Southern California Genealogical Society

Were They Quaker? Shaker? Jewish? Mennonite? Baptist?
By Barbara McKinlay

Some of the best genealogical records can be found in church records. But deciding what church records you are looking for and locating the records may prove really difficult. In Europe, many of the churches were state churches, or large established churches that most of the population belonged to, so, even through the early settlers were searching for new freedoms, they still tended to mimic the places from which they had come. In New England, the established church came to be called Congregational; in Virginia and the south, the Church of England; in New York, the Dutch Reformed Church; and so on.

But when the founders framed the Constitution, they made it plain that they did not seek religious uniformity, and sought the separation of church and state. When that was done, a religious awakening became widespread, and hundreds of churches were founded that were completely independent of one another.

In 2001, the researcher has to try to decide the church their ancestor belong to, and then locate the records. And they are worth locating–births, christenings, baptisms, marriages, divorces, memberships, deaths, and, in the case of Quakers comings and goings–make up the body of records. With the advent of computers, many church records have been published, and the Web has brought a bounty of their records online from libraries, genealogical societies, churches and individuals.

When the religion is unknown, probably the best source of information is a local historical society. Those people know about the men and women who lived there, and also know about the churches that were the most predominant in the area. County histories are also helpful. Often a good encyclopedia will point to the predominant religion in a given area. And, who knows, you may be one of the lucky ones who has a family history indicating the church of choice.

Don’t always look at things in terms of today. Quakers do not make up a large religious group today, but by the late 1700s, there were many Friends in America, and they had started moving westward. They were located in North Carolina, Pennsylvania, New Jersey, New York City, Long Island, Ohio and Virginia, and would later organize meetings in Indiana. Willard Wade Hinshaw did pioneering research and published a large group of columns of Quaker records, and Willard Heiss has done the same for Indiana. These are available in most genealogical libraries, along with a new index that leads to specific volumes.

Most church records have been well kept. The biggest problem is in locating them. Unlike the Catholic Church, where the records stay in the church, many small Protestant churches closed, and the records stayed with the minister and his family, or with some lay person who had held a responsible position. As time passed, many of these records have been lost.

But take heart–many have survived, and there are indexes and references to them that help. And don’t forget–until and into the 20th century, most of the colleges in the United States were affiliated with some religious group. Though many have dropped that affiliation, often the church records have stayed with the institution.
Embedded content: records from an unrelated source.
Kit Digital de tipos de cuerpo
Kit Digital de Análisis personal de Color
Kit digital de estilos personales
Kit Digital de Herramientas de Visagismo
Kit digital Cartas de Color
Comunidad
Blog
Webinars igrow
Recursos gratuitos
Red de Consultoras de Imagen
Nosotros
As part of the Works Progress Administration during the Depression, a survey was done of many areas of the United States, known as the Historical Records Survey. It often lists church records that were available for a given area. It has been published as a Check List of Historical Records Survey Publications,1943, and 1969. The problem in using it may be that the location of the records many now be incorrect. Usually the county clerk, county library or historical society can help you locate what you are looking for.

The LDS Family History Library in Salt Lake City has thousands of church records on microfilm that can be borrowed through a local Family History Center. Many of the church records have also been entered into the International Genealogical Index (IGI), which can be used at a local FHC on the Internet.

PERSI, the Periodical Source Index published by the Allen County Library in Indiana is an excellent reference for church records, because it covers so many genealogical publications, and often the records of little-known churches find their way into the publication of a small genealogical society.

Another major source of information, which is often overlooked, is the National Union Catalogue of Manuscript Collections. This many-volume source lists manuscripts found in libraries across the country that might never be uncovered any other way.

The Source, A Guidebook of American Genealogy, Edited by Loretto Dennis Szucs & Sandra Hargreaves Luebking (Ancestry, 1996), also has a good breakdown of denomination archives and repositories with helpful hints about record-keeping practices.

So, you don’t even have to say a prayer–just head for the reference books and church archives that are out there waiting for you.